Computer modelling projects 1,000 new COVID-19 cases a day by the end of June with a partial reopening of the economy on June 2, and 500 a day if reopening is delayed to June 16.
“The more we can vaccinate and keep spread down … the faster we will see the end to the pandemic,” Brown said. “The outlook is cautiously optimistic but this is not the time to let down our guard … we need to be careful and cautious to avoid a fourth wave.”
Should schools reopen June 2 — something that is not yet decided — new case numbers are forecast to be between 500 and 1,000 daily by the end of next month, Brown said. Reopening schools could increase daily cases six to 11 per cent, a level the science table said “may be manageable.”
Efforts to direct half of all vaccines to hot zones in the first two weeks of May have made good progress in taming the spread of COVID-19 and its highly contagious variants, Brown added.
“The hot-spot strategy is working. Continued efforts are key to a good summer,” stated briefing materials from Brown’s presentation.
The science table had initially recommended a four-week vaccination blitz in hot zones. Health Minister Christine Elliott said local health units are getting enough supplies to designate portions to hot spots.
Brown reiterated the importance of doing things outdoors instead of indoors to limit transmission of the virus and cautioned that variants of concern remain a “wild card” that could lead to an upswing, particularly if they are vaccine-resistant or dramatically more contagious.
“Outdoor activities are much safer than indoor activities,” the briefing notes said. “Basketball with masks is safer … doubles tennis with a mask is safer.”
Ford’s office has said the reopening plan will eschew the previous regional approach that led to people going to areas with fewer restrictions to shop, dine or get their hair cut.
The government was widely criticized for opening too much too soon after the second wave abated last winter, and brought in tougher measures two months ago with the summer increasingly at risk.
New daily cases need to be “well below” 1,000 on a consistent basis to begin easing restrictions, Williams said last week.
“We didn’t get all the way out of the second wave before we went to the third wave,” he acknowledged. “We do not want a fourth wave at all.”
The province reported 27 more deaths Thursday and 2,400 new infections, moving the closely watched seven-day moving average of new cases at 2,131.

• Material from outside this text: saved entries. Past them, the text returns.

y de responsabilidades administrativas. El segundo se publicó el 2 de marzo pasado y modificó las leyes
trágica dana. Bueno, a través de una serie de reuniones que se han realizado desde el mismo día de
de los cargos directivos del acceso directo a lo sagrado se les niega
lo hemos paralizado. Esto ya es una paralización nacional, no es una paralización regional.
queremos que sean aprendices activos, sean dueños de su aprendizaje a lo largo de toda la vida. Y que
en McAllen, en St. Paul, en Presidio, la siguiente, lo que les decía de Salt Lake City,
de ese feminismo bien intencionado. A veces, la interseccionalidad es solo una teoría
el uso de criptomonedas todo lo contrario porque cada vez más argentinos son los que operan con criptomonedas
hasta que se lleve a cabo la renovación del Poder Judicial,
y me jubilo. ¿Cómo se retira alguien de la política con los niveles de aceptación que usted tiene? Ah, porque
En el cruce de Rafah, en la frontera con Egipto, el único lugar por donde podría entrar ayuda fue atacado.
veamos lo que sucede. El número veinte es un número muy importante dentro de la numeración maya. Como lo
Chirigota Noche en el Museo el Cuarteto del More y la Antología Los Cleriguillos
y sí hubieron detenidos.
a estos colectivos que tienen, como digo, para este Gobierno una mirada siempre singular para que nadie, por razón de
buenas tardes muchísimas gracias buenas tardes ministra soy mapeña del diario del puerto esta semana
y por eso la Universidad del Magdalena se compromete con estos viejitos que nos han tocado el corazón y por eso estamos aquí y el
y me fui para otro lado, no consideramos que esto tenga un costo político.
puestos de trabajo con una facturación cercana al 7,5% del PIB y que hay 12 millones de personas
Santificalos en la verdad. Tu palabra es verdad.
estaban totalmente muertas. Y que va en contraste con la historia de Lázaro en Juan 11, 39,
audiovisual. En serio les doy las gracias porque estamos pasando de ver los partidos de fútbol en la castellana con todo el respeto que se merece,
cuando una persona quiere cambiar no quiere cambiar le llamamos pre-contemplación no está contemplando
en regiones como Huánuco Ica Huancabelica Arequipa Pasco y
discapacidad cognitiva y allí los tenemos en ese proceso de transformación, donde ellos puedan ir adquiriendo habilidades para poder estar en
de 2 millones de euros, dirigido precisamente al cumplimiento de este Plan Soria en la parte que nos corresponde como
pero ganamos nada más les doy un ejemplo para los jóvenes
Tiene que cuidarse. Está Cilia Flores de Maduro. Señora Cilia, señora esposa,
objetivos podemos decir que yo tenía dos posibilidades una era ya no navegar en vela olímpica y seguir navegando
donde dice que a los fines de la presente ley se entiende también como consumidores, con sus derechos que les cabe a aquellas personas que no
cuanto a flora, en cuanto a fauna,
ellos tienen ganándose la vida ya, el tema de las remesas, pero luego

That’s down substantially from 3,369 two weeks ago but still a ways from the target set by Williams.
While hospital and intensive care unit numbers have also been declining, ICUs still have 721 patients with COVID-19, including 39 more critically ill people admitted in the previous 24 hours. Ontario reached a record of 900 intensive care patients just a couple of weeks ago and the units remain swamped.
Those ICU numbers could drop to 500 by the end of June, Brown said.
Just over 7.6 million Ontarians have been given a first COVID-19 shot, with almost 474,000 fully vaccinated from two doses.